The twist the corpus leaves you with: this same stance-blindness is what makes models unreliable judges of writing, not just producers of it. LLM judges fall for authority signals and rich formatting Can LLM judges be fooled by fake credentials and formatting? and systematically prefer other LLMs' arguments over human ones Do LLM judges systematically favor LLM-generated arguments? — the absence of genuine evaluative grounding shows up on both ends of the pipeline, in the writing and in the grading of it.
Sources 9 notes
Analysis of 145 ChatGPT and 145 student essays revealed LLMs favor manner nouns (method, approach) while avoiding status and evidential nouns (claim, evidence). This systematic preference for description over evaluative stance-taking explains perceived vagueness without invoking vocabulary or grammatical deficits.
Token prediction trains models to continue toward the training distribution, not to explore logically related counterpositions. This smoothness in process produces smooth claims that multiply without generating new perspectives.
Language models generate outputs that match the trajectory implied by each prompt, rather than maintaining stable stances across interactions. This shape-holding is distinct from position-holding: the model produces argument-like text shaped by user framing, not from any underlying commitment being defended.
LLMs lose the social context that gives expert claims their force—reputation, track record, and standing—because they process only text, not the social world where expertise is built and evaluated.

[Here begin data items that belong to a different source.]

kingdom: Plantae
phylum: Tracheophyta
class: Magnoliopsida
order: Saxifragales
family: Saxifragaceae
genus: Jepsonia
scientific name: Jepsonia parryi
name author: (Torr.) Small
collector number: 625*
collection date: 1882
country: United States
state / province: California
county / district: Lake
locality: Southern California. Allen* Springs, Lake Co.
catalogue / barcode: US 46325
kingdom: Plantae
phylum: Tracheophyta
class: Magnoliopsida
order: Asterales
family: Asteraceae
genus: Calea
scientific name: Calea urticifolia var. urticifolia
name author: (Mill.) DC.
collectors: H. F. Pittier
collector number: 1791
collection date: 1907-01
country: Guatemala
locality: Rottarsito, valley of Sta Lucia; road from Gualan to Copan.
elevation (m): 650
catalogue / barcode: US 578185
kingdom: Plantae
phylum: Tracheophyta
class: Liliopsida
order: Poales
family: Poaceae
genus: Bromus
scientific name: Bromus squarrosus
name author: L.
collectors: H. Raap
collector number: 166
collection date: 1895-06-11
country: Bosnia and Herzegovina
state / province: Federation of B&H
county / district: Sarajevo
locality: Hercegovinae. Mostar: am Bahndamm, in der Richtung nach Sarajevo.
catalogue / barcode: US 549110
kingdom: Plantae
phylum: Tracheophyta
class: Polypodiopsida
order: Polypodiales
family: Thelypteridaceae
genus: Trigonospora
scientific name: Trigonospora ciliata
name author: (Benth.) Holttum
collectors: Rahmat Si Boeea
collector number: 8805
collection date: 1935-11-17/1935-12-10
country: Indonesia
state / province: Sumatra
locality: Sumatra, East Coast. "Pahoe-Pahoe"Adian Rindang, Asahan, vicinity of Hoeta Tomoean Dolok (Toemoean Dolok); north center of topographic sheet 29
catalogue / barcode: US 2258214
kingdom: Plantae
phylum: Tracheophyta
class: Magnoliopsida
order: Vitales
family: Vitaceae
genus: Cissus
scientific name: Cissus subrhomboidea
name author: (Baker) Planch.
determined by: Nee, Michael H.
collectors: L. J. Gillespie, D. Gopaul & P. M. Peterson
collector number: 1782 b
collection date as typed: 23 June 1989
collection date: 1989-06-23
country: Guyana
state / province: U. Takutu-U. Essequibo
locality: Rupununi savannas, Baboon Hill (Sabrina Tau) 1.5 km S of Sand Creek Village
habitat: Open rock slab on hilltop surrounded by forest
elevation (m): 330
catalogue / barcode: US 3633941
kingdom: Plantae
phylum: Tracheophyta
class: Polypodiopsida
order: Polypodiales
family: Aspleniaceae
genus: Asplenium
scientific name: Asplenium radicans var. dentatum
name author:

The same model produces sycophantic chat (shaped by RLHF on conversational data) and falsely objective posts (shaped by published prose training). Each register inherits failure modes from its training distribution rather than representing different models or subsystems.
Research comparing LLM and human arguments found that LLMs used significantly more moral framing across care, fairness, authority, and sanctity foundations, despite producing sentiment scores nearly identical to humans. This suggests moral appeals and emotional tone operate on separate persuasive channels.
Applying Toulmin's argument model as explicit prompting steps (CQoT) improves LLM reasoning by forcing models to identify warrants and backing rather than skipping implicit premises. The method catches failures that standard chain-of-thought prompting allows.
Research identified four evaluation biases in LLM judges, with authority and beauty biases being semantics-agnostic and trivially exploitable through fake references and formatting—zero-shot attacks requiring no model access or optimization.
LLM judges picked LLM arguments as winners 62% of the time versus humans' 39%, even when controlling for quality. This bias operates downstream of component-level scoring and corrupts any evaluation pipeline that uses AI to judge AI output.